::: RECORDS :::

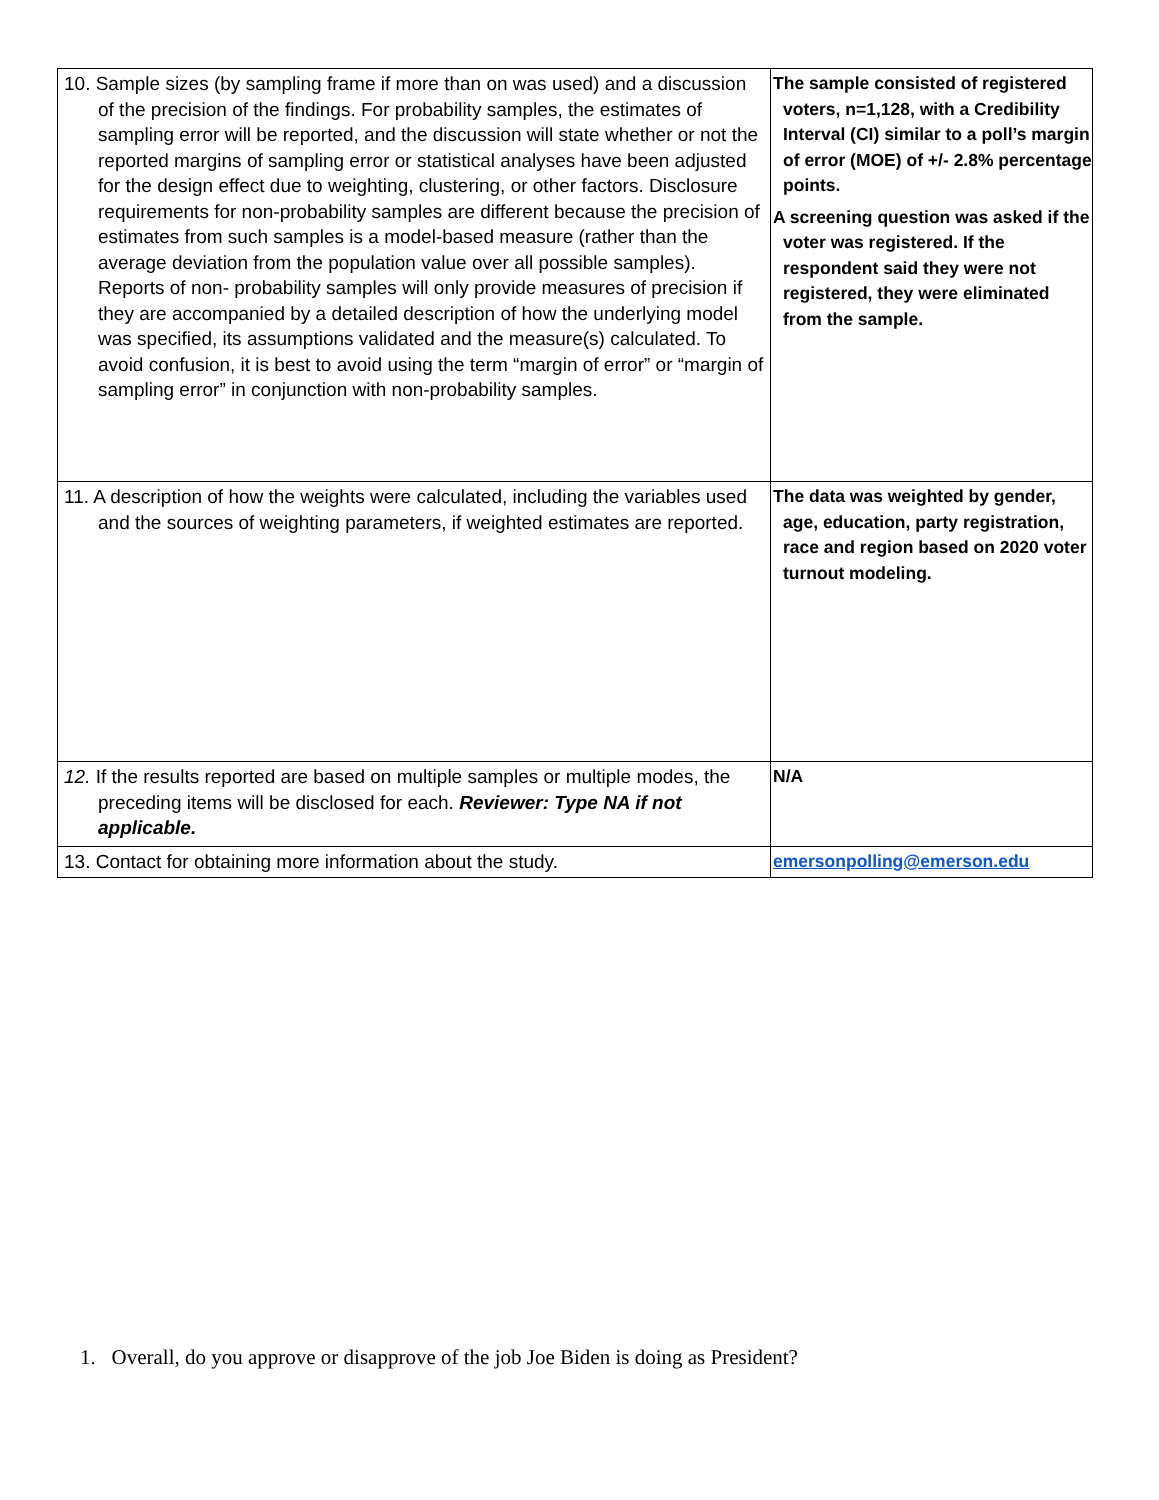| 10. Sample sizes (by sampling frame if more than on was used) and a discussion of the precision of the findings. For probability samples, the estimates of sampling error will be reported, and the discussion will state whether or not the reported margins of sampling error or statistical analyses have been adjusted for the design effect due to weighting, clustering, or other factors. Disclosure requirements for non-probability samples are different because the precision of estimates from such samples is a model-based measure (rather than the average deviation from the population value over all possible samples). Reports of non- probability samples will only provide measures of precision if they are accompanied by a detailed description of how the underlying model was specified, its assumptions validated and the measure(s) calculated. To avoid confusion, it is best to avoid using the term “margin of error” or “margin of sampling error” in conjunction with non-probability samples. | The sample consisted of registered voters, n=1,128, with a Credibility Interval (CI) similar to a poll’s margin of error (MOE) of +/- 2.8% percentage points. A screening question was asked if the voter was registered. If the respondent said they were not registered, they were eliminated from the sample. |
| 11. A description of how the weights were calculated, including the variables used and the sources of weighting parameters, if weighted estimates are reported. | The data was weighted by gender, age, education, party registration, race and region based on 2020 voter turnout modeling. |
| 12. If the results reported are based on multiple samples or multiple modes, the preceding items will be disclosed for each. Reviewer: Type NA if not applicable. | N/A |
| 13. Contact for obtaining more information about the study. | emersonpolling@emerson.edu |
1. Overall, do you approve or disapprove of the job Joe Biden is doing as President?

:::

◆ TASK DIRECTIONS
Skipping any pictures, copy the entries exactly as they appear.

◆ RESPONSE TO THIS TASK
| 10. Sample sizes (by sampling frame if more than on was used) and a discussion of the precision of the findings. For probability samples, the estimates of sampling error will be reported, and the discussion will state whether or not the reported margins of sampling error or statistical analyses have been adjusted for the design effect due to weighting, clustering, or other factors. Disclosure requirements for non-probability samples are different because the precision of estimates from such samples is a model-based measure (rather than the average deviation from the population value over all possible samples). Reports of non- probability samples will only provide measures of precision if they are accompanied by a detailed description of how the underlying model was specified, its assumptions validated and the measure(s) calculated. To avoid confusion, it is best to avoid using the term “margin of error” or “margin of sampling error” in conjunction with non-probability samples. | The sample consisted of registered voters, n=1,128, with a Credibility Interval (CI) similar to a poll’s margin of error (MOE) of +/- 2.8% percentage points. A screening question was asked if the voter was registered. If the respondent said they were not registered, they were eliminated from the sample. |
| 11. A description of how the weights were calculated, including the variables used and the sources of weighting parameters, if weighted estimates are reported. | The data was weighted by gender, age, education, party registration, race and region based on 2020 voter turnout modeling. |
| 12. If the results reported are based on multiple samples or multiple modes, the preceding items will be disclosed for each. Reviewer: Type NA if not applicable. | N/A |
| 13. Contact for obtaining more information about the study. | emersonpolling@emerson.edu |
1. Overall, do you approve or disapprove of the job Joe Biden is doing as President?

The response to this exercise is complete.